* **PROBLEM REQUIREMENTS**
Below are some records. Return exactly the lines from the one containing "Перчатки трикотажные" through the one containing "Нарукавники", both included, and only those.

* **MATERIAL PROVIDED**

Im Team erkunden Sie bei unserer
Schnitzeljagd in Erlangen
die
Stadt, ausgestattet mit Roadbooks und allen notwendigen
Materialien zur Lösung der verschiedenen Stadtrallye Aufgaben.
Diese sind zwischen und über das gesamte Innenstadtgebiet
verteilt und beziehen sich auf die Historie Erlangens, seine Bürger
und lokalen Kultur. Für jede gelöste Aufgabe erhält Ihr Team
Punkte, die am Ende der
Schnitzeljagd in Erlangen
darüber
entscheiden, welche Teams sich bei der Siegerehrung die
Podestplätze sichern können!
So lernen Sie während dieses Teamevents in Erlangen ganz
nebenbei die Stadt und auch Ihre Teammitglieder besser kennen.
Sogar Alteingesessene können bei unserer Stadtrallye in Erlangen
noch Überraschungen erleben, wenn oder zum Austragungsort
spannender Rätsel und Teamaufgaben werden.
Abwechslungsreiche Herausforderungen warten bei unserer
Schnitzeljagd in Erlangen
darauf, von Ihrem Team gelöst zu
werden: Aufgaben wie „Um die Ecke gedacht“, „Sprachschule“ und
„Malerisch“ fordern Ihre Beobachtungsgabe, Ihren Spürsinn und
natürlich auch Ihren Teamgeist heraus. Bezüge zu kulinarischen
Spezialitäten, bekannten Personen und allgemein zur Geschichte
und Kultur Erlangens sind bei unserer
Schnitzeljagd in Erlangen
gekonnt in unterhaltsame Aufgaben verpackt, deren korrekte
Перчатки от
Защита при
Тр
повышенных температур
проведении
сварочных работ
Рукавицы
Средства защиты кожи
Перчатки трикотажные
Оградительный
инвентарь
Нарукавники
==
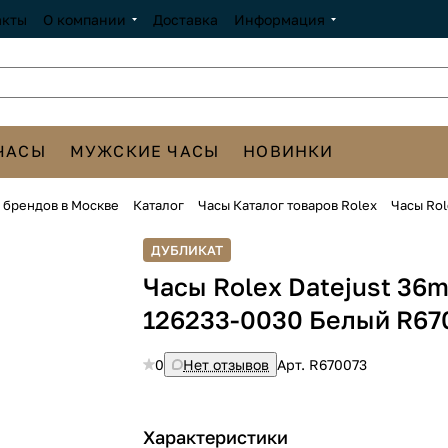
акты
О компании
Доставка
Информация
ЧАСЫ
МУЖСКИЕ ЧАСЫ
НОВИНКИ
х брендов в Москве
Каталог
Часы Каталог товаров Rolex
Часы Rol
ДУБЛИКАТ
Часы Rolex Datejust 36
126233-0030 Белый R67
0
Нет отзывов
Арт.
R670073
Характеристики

* **TASK OUTPUT**
Перчатки трикотажные
Оградительный
инвентарь
Нарукавники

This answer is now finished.